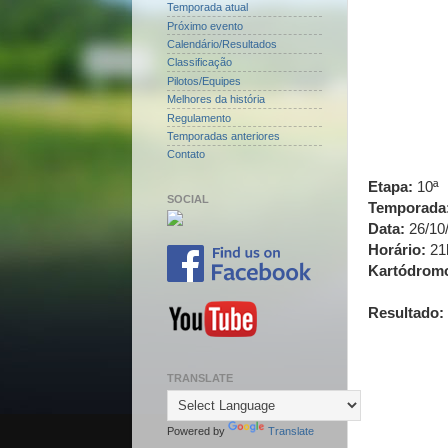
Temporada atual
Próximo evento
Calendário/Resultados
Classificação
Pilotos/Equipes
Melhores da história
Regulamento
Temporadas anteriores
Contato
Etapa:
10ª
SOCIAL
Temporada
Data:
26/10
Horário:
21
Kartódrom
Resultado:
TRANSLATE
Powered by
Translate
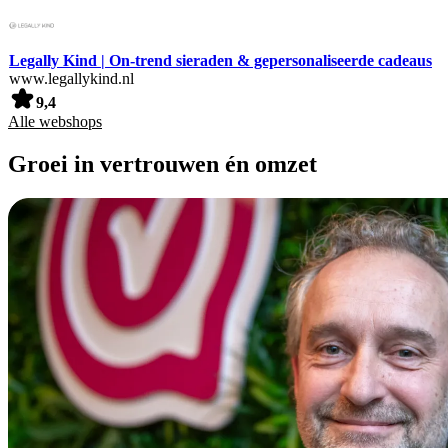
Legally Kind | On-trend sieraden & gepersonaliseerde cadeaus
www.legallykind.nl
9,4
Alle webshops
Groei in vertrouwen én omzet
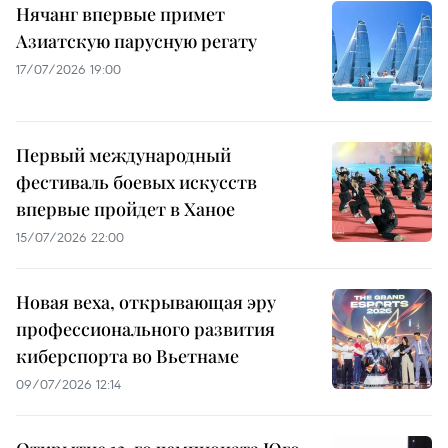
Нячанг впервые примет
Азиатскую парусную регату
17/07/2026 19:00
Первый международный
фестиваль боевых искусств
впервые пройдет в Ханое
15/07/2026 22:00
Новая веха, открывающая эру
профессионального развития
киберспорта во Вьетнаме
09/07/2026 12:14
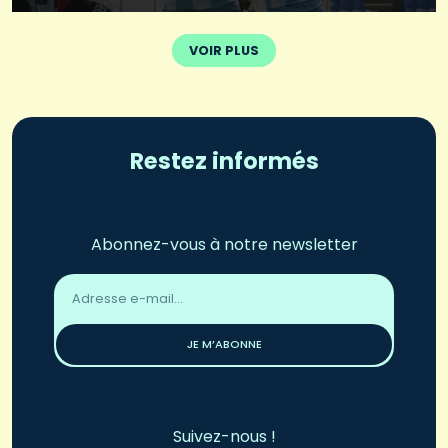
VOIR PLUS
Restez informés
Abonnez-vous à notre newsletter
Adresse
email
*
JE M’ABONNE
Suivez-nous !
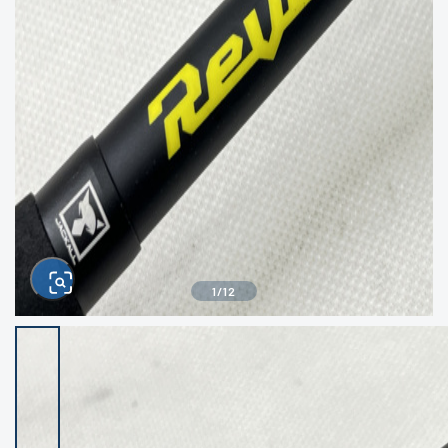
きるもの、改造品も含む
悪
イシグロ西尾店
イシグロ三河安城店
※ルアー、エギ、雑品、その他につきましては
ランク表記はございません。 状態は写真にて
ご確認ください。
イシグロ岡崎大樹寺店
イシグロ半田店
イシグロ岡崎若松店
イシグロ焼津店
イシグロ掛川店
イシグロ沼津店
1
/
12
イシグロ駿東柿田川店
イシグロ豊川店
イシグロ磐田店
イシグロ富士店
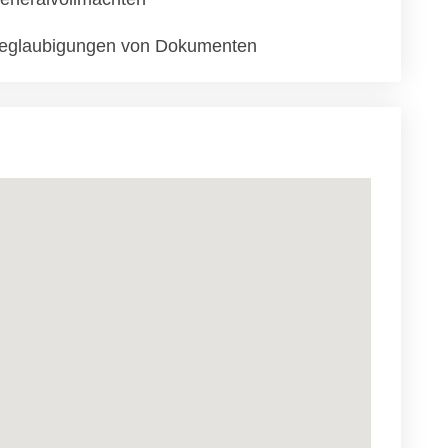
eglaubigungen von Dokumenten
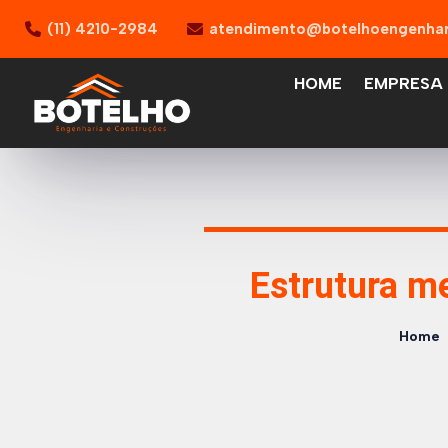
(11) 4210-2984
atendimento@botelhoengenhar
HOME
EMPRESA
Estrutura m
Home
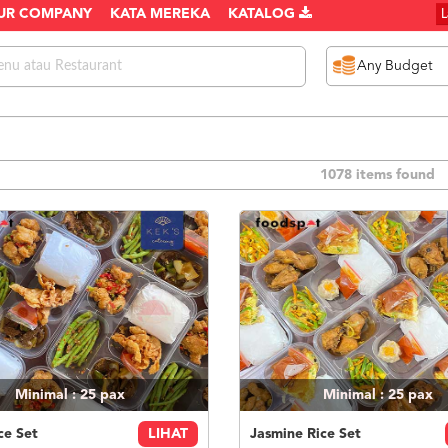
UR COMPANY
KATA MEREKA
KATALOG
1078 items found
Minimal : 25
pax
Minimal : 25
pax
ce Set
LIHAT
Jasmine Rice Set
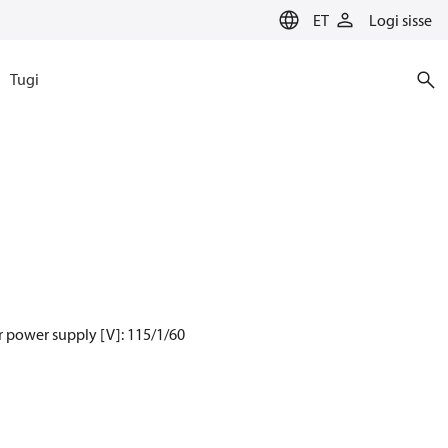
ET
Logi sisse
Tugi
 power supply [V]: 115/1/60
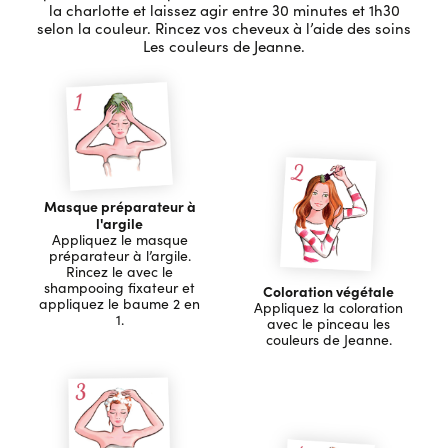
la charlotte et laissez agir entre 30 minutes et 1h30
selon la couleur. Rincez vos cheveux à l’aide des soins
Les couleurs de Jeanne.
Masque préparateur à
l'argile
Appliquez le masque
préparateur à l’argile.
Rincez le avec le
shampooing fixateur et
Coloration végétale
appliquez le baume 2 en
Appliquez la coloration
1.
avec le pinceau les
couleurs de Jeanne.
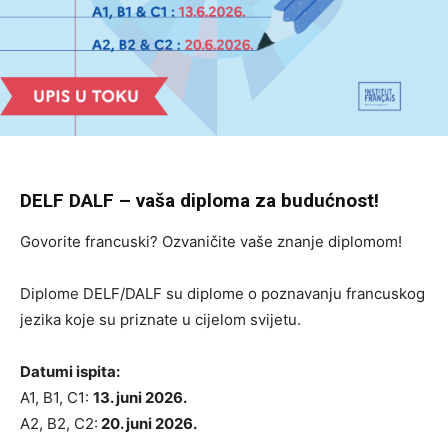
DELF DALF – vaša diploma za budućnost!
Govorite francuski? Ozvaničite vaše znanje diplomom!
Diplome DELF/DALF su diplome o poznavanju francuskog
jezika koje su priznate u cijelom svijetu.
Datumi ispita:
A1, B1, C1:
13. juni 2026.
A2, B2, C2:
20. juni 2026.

--

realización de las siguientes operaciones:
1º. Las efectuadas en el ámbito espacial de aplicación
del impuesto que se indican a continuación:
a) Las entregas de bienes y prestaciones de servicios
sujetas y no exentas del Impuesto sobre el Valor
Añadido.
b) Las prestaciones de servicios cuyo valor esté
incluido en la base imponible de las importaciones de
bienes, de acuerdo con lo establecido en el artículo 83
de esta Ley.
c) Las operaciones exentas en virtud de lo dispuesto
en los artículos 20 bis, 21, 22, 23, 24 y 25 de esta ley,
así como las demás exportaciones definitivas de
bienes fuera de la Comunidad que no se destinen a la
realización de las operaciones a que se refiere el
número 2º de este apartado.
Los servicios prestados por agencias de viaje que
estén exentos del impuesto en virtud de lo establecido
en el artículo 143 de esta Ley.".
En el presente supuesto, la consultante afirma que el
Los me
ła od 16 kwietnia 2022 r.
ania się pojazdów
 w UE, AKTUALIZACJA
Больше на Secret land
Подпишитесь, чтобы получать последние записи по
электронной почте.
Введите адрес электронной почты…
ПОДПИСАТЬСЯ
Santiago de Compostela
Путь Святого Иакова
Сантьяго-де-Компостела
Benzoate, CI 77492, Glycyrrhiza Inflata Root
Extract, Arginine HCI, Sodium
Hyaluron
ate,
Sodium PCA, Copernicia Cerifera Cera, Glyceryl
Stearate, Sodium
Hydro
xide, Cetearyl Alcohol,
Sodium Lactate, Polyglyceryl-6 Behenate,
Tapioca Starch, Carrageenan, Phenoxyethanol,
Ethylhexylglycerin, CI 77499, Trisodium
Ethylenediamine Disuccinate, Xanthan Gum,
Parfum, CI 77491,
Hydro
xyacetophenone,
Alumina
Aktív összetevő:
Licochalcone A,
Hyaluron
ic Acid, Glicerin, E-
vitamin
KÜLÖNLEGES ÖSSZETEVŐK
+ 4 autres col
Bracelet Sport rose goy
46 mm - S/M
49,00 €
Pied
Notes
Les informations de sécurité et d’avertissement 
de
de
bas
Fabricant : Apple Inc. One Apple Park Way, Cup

--

* [What the task requires] Give back exactly the lines above from the one with "Temporadas anteriores" through the one with "Groei in vertrouwen én omzet", both included. Pictures don't belong in the copy.

* [Reply]
Temporadas anteriores
Contato
Etapa:
10ª
SOCIAL
Temporada
Data:
26/10
Horário:
21
Kartódrom
Resultado:
TRANSLATE
Powered by
Translate
Legally Kind | On-trend sieraden & gepersonaliseerde cadeaus
www.legallykind.nl
9,4
Alle webshops
Groei in vertrouwen én omzet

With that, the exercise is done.